**Work required**
Pull every "wrist" line out of the data below.

========

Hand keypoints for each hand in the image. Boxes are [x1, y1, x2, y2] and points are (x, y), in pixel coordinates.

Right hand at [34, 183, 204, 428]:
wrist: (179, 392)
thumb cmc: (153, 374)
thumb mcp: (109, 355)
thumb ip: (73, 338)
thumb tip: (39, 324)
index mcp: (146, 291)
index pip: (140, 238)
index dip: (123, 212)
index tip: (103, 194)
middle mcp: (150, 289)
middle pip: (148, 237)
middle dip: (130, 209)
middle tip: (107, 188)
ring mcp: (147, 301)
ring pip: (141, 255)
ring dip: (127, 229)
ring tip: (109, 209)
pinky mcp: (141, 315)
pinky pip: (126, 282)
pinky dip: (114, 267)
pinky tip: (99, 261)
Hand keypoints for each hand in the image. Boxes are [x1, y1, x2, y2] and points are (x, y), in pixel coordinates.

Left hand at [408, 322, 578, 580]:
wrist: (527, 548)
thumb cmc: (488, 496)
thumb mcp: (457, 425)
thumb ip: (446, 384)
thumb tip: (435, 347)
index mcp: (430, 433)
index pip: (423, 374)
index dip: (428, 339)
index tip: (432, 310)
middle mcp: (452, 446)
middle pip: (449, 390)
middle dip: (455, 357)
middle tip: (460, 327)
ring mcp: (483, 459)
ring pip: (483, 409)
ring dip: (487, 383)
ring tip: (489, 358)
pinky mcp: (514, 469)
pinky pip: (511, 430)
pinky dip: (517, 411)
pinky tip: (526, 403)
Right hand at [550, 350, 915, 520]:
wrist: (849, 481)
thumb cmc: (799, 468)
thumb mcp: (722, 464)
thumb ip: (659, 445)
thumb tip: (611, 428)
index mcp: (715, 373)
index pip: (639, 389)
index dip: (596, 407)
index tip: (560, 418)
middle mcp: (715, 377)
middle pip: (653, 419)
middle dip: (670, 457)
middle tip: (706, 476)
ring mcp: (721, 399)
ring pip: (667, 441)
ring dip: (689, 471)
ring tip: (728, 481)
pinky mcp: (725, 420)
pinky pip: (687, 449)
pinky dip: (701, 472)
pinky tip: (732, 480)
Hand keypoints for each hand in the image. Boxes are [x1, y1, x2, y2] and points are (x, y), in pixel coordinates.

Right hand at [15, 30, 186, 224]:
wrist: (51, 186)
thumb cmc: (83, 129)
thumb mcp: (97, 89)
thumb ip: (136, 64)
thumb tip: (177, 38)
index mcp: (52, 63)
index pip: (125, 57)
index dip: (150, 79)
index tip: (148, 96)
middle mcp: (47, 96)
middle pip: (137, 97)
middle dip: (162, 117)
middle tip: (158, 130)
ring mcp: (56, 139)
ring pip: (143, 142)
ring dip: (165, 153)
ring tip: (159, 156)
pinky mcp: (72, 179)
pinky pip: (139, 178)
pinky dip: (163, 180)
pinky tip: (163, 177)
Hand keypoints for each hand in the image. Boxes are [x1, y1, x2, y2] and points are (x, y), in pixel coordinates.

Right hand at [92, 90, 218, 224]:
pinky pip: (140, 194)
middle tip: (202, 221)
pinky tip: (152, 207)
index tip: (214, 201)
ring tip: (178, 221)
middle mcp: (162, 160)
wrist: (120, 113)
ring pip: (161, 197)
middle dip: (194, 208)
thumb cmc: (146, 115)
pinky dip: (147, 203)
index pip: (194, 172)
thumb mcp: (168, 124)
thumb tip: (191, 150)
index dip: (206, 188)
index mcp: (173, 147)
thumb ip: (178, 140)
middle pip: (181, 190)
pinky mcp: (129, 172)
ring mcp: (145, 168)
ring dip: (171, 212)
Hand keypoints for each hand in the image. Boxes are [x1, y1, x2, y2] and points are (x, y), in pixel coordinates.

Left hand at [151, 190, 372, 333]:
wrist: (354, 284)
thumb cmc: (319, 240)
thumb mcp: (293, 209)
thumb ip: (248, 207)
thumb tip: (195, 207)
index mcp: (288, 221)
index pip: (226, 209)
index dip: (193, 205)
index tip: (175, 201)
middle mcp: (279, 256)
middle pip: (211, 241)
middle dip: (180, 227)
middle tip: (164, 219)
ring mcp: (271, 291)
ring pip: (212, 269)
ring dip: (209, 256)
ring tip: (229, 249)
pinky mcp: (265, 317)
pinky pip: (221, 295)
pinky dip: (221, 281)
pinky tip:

========

**Answer area**
wrist: (179, 392)
wrist: (527, 548)
wrist: (849, 481)
wrist: (51, 186)
wrist: (120, 113)
wrist: (354, 284)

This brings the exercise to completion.